課題の内容
ボブ・ディラン氏のノーベル賞講演を聞いた感想文を、最後の文の後から書き継ぐこと。

ボブ・ディラン氏のノーベル賞講演

こんにちは。ボブ・ディラン氏のノーベル賞受賞講演を聞いています。Nobelprize.orgのサイトからYouTubeの動画(?)にリンクされているのですが、写真とお声だけで動きません。長いので、ところどころ気になったところを重点的に読んだり(スクリプトも公開されています)、聞いたりしています。
Bob Dylan - Nobel Lecture - NobelPrize.org

30分近いレクチャーですので、音声を流しながらメイク落としを(不謹慎)していたところ、Moby-Dickという単語が聞こえて、手が止まりました。ディラン氏が影響を受けた数々の文学作品から3つについて特に言及したい、と話された後でした。その3つとは、Mob-Dick(「白鯨」)、All Quiet on the Western Front(「西部戦線異状なし」)、The Odyssey(「オデュッセイア」)です。
さて、Moby-Dickは、大学のアメリカ文学購読の授業で読んでいた作品です。なつかしいー!その頃は、深く考えることはなく、おそらく表面的にしか読むことができていませんでした。それでも、魅かれていたのは、物語の不思議さと名前(の音)の面白さでした。

抽出した項目

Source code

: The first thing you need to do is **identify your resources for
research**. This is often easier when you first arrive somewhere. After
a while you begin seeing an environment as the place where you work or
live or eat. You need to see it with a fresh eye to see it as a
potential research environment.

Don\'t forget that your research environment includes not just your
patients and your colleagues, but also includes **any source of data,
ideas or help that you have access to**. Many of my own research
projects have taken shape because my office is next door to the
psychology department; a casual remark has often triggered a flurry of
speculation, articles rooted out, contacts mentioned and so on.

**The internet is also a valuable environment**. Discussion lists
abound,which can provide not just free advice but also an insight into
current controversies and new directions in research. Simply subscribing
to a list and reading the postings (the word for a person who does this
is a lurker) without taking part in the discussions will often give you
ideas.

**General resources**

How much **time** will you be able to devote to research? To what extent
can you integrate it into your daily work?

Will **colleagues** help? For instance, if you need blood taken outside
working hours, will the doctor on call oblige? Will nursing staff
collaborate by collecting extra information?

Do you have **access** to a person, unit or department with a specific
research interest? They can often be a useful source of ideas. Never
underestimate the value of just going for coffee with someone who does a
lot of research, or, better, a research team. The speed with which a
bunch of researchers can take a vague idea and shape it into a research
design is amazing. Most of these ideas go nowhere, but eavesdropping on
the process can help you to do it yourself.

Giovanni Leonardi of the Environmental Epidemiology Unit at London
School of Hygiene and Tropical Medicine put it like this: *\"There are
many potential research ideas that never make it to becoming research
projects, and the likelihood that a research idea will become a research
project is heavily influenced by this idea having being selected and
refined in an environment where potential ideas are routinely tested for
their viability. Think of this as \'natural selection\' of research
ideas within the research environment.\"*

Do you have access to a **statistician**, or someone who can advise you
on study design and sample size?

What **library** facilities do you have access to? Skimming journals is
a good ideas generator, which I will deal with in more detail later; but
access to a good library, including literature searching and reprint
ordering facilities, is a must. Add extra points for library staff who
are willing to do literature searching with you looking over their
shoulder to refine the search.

課題への回答
語り手のIshmael(イシュメール)、捕鯨船のPequod(ピークォド)号、乗組員のStarbuck(スターバック)、地名のNantucket(ナンタケット)、(捕鯨用の)もりを指す普通名詞のharpoonまでが呪文のようで、名前の音そのものが物語を含んでいるように感じていました。ただ、再読する機会がありませんでした。
ディラン氏はこのように紹介されています。

“This book tells how different men react in different ways to the same experience.”
(この作品は、同じ体験をしても人の反応はさまざまだということを示している)

また、海の物語の深いテーマについて

“We see only the surface of things. We can interpret what lies below any way we see fit.”
(私たちは物事の表面だけを見る。その下にあるものについては、都合よく解釈できる)

その意味がわかる年齢になった今、作品を読み返せば、違った視点で楽しむことができそうです。
レクチャーの終盤に、このように語られます。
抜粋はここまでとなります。